I inquired from the seller where he had got it from. It used to belong to a Gynecologist! The tales this lens could tell ah!! Or was it a Dentist? I can't remember.
This was a tester for the flash in the gloom of the undergrowth
When you look out over the countryside anywhere its amazing to think that its made up of this sort of think times millions. (I don't mean the countryside is made of cuckoo spit I mean the detail and intricacy of it all)
This is pretty sinister. That spider has been sucked dry and if you look closely behind it you can make out a slightly larger and fatter spider lurking. Perhaps his femme fetale? Otherwise I love the spiral shapes the fern and legs make.
I think this one is pregnant?
Its hell trying to get Bees!!
and then it moved
Its not as tough as it looks.
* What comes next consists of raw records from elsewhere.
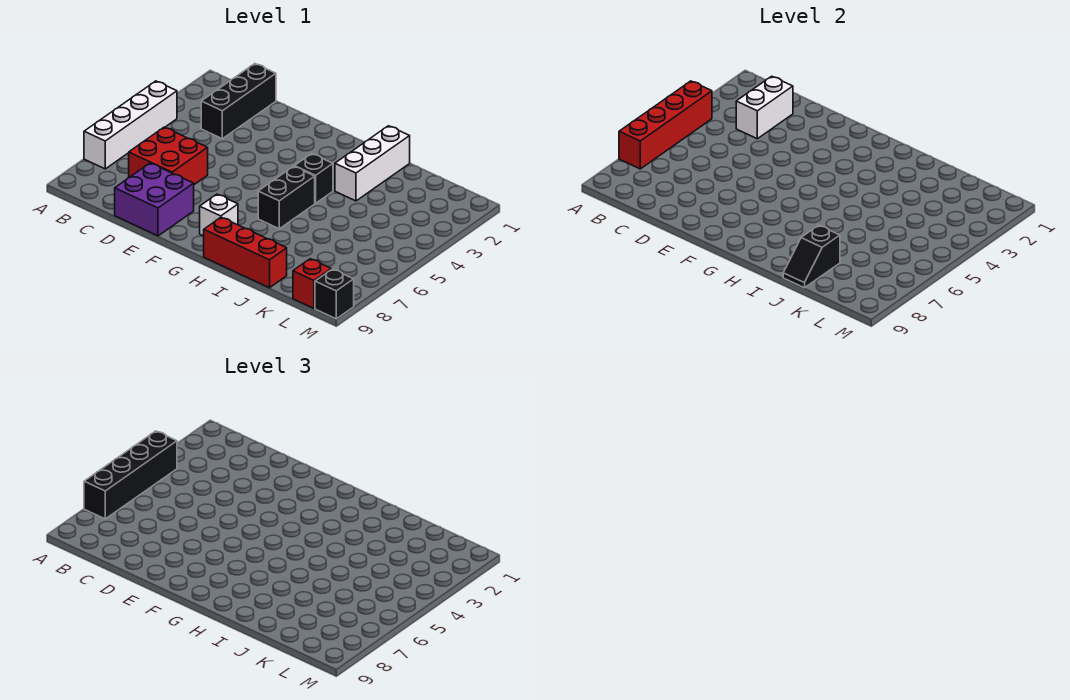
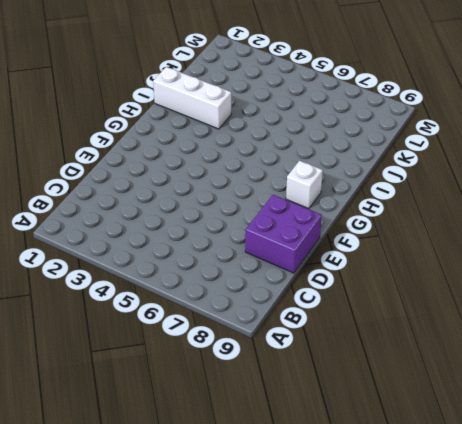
none -> white 1x4 brick [84,81,177,169]
none -> black 1x3 brick [201,64,276,139]
none -> red 2x2 brick [129,127,208,185]

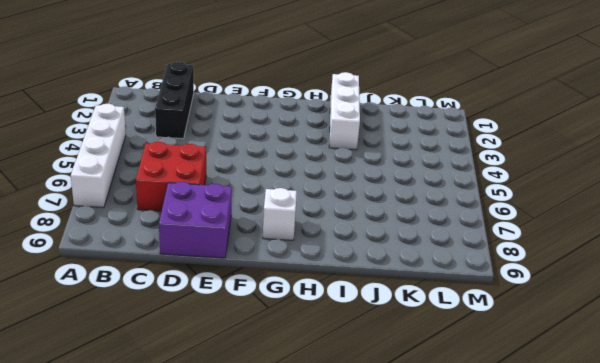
none -> black 1x1 brick [294,154,333,203]
none -> black 1x2 brick [258,166,315,229]
none -> red 1x3 brick [204,217,287,288]

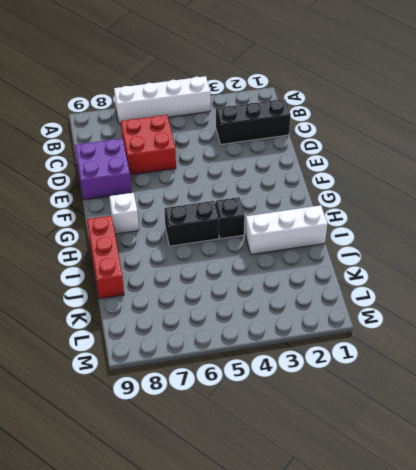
none -> red 1x1 brick [293,259,331,308]
none -> black 1x1 brick [315,269,354,319]
none -> red 1x4 brick [619,81,712,169]

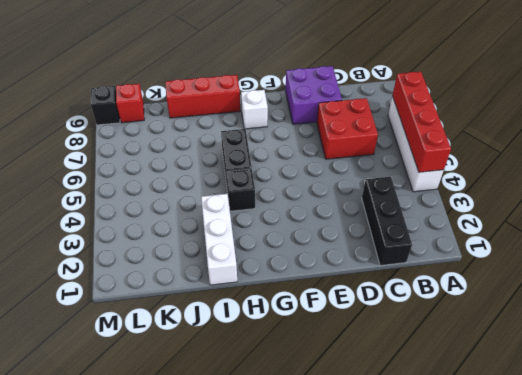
none -> white 1x2 brick [736,76,793,139]
none -> black 1x2 slope [783,225,840,288]
none -> black 1x4 brick [84,431,177,519]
That face is on its back - amazing
This is my favourite. Those eyes!!
This is about as big as a match head
Tick Pretty cool looking if you ask me
I have no idea??
Finally got a reasonable Bee pic
Really like this one
So that was yesterday. Today was something very different. A day with Mr Riley. Its been quit a while so we had some catching up to do. We met at Decoy Hide, somewhere the EFRS rarely go, its not very cycle friendly being a bit boggy. Its a shame since its a beautiful walk through to the hide and that has excellent views towards the Tor.
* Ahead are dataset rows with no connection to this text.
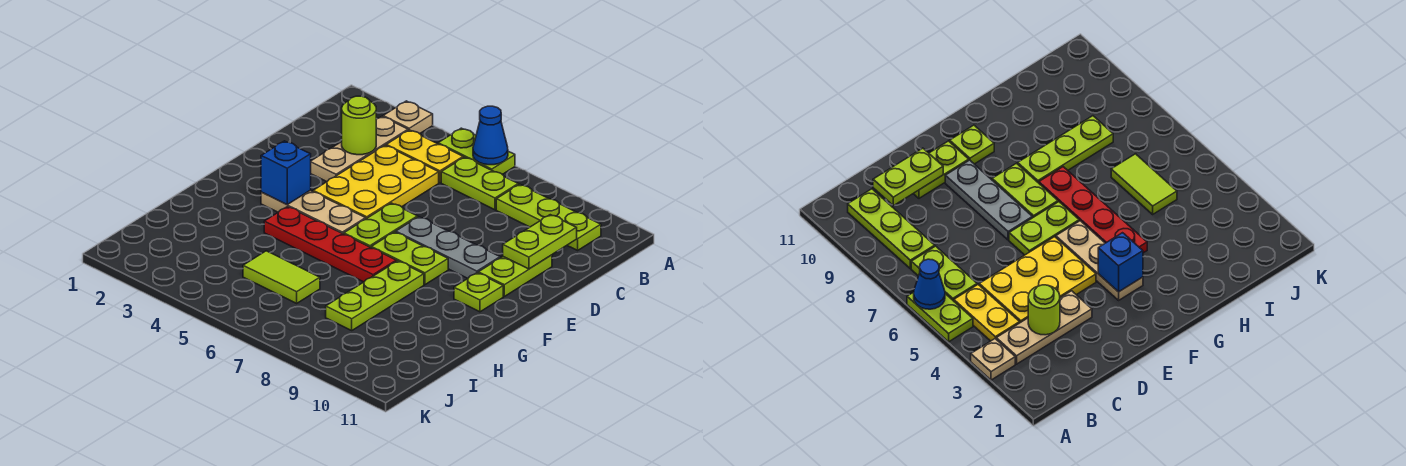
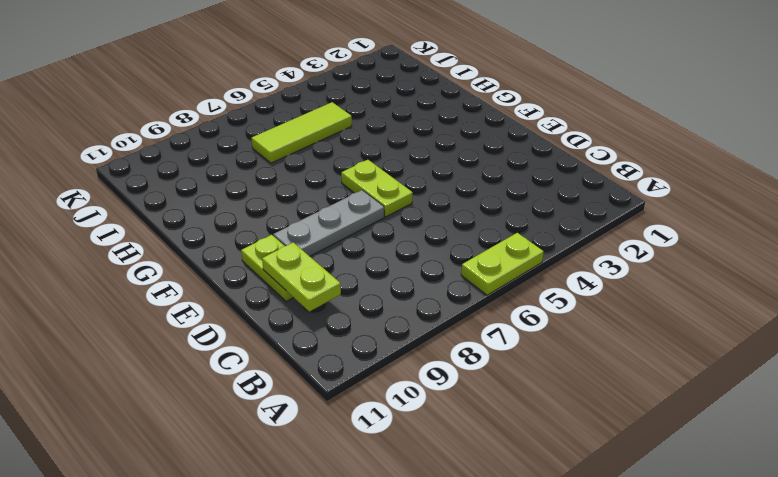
lime 1x3 tile [251,102,352,163] -> lime 1x2 tile [243,251,320,303]
none -> tan 1x1 plate [383,101,433,134]
none -> tan 1x3 plate [311,117,408,182]
none -> yellow 1x2 plate [386,130,463,183]

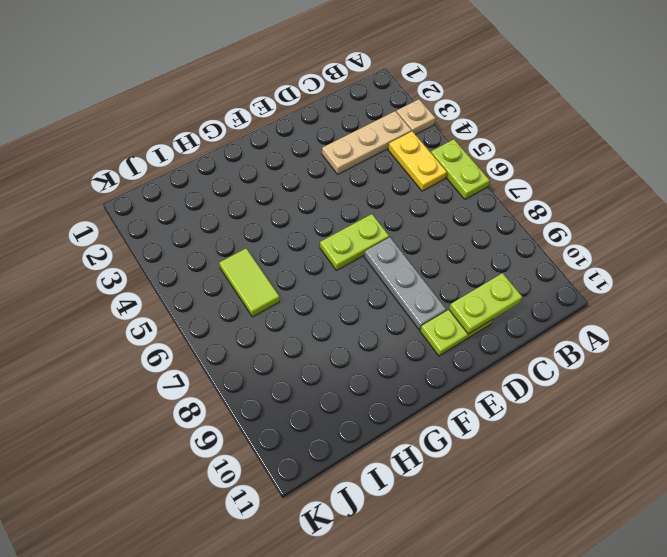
none -> lime 1x2 plate [441,157,518,210]
none -> lime 1x3 plate [496,184,601,250]
none -> yellow 2x3 plate [313,145,439,219]

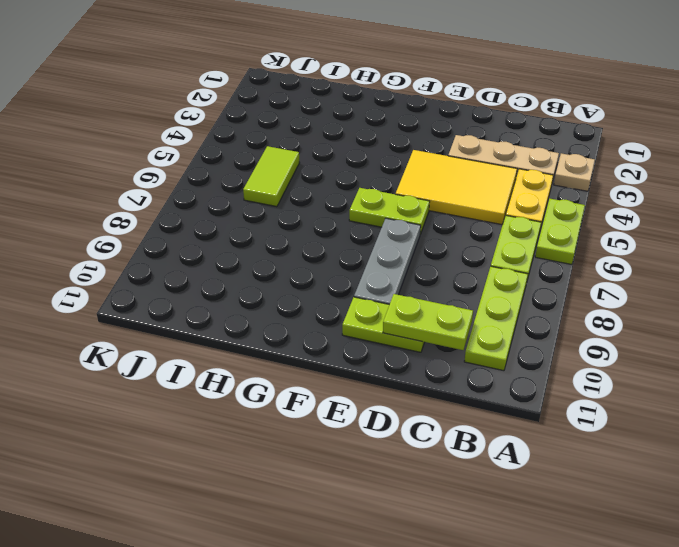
yellow 2x3 tile [396,150,517,225] -> yellow 2x3 plate [313,145,439,219]
none -> tan 1x3 plate [261,190,366,234]
none -> lime 1x2 plate [371,232,448,285]
none -> lime 1x1 plate [454,273,503,312]

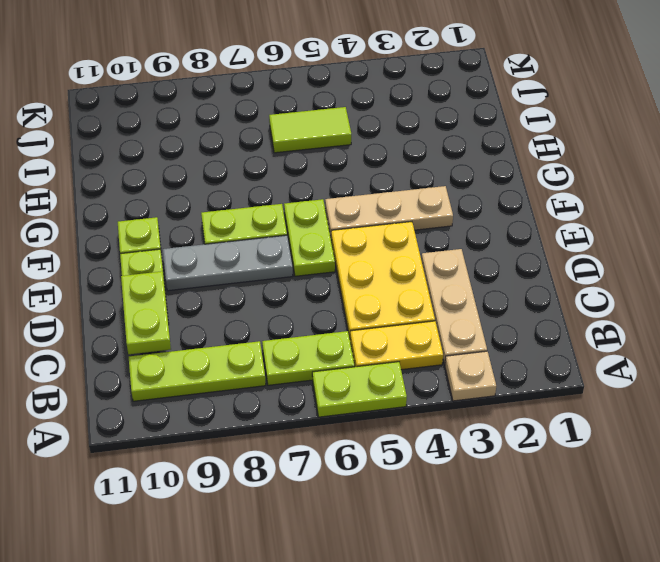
none -> red 1x4 plate [264,207,396,282]
none -> lime 1x3 plate [326,261,424,330]
none -> blue 1x1 cone [473,106,508,165]

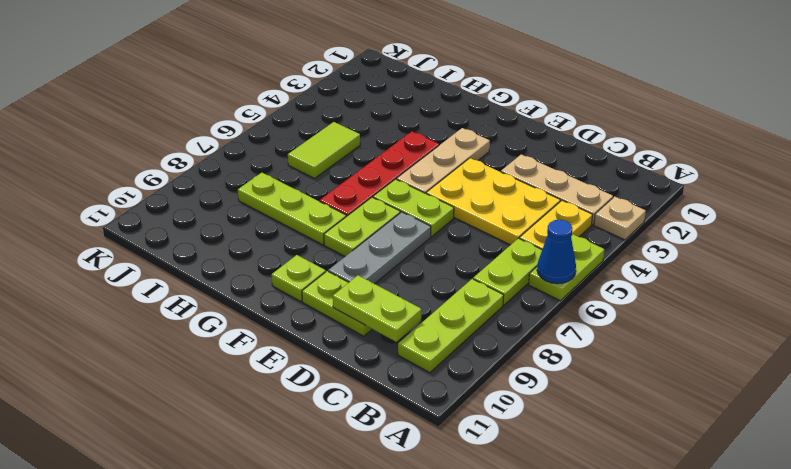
none -> lime 1x1 round brick [342,96,376,155]
none -> blue 1x1 brick [261,141,311,205]

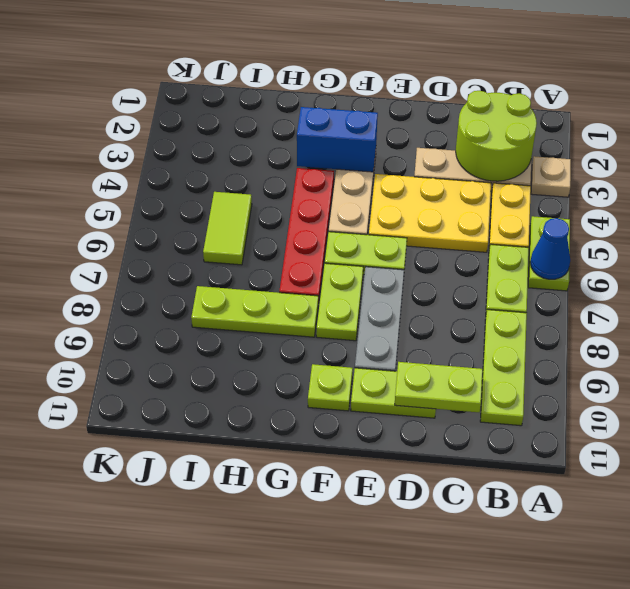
lime 2x2 round brick [456,91,537,181] -> lime 1x1 round brick [342,96,376,155]
blue 1x2 brick [297,107,378,172] -> blue 1x1 brick [261,141,311,205]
Birding with Mr Riley is very different. To sum it up its not 'What you find' but more 'What you see'. There is no constant scanning looking for excitement, frantically grasping your camera or binoculars at every black dot in the sky. No this is relaxed. You look and observe and more importantly you enjoy. Only once did I grab the sniper to bag me a Bittern. There were two more fly-byes but I simply looked and enjoyed them. The camera stayed put. Nature was viewed as it was not with artificial aids. Pictures were taken but more of the plants rather than animals as we walked back through the wooded area to join up to the main track my the Sweet Track entrance. That wooded walk is sublime. Its a veritable wonderland. Time slowed down to Riley and natures pace. We listened and heard, looked and saw.
The one Bittern I bothered with
Yellow Flag Iris
Mr Riley I presume
Views from the hide
An interesting feathery style fern
An interesting Oak spotted by Riley
Meadow at the entrance to the wooded walk
Royal Ferns were a plenty
More Yellow Flag Iris
A day out with Mr Riley is an old school tonic. I thoroughly recommend it.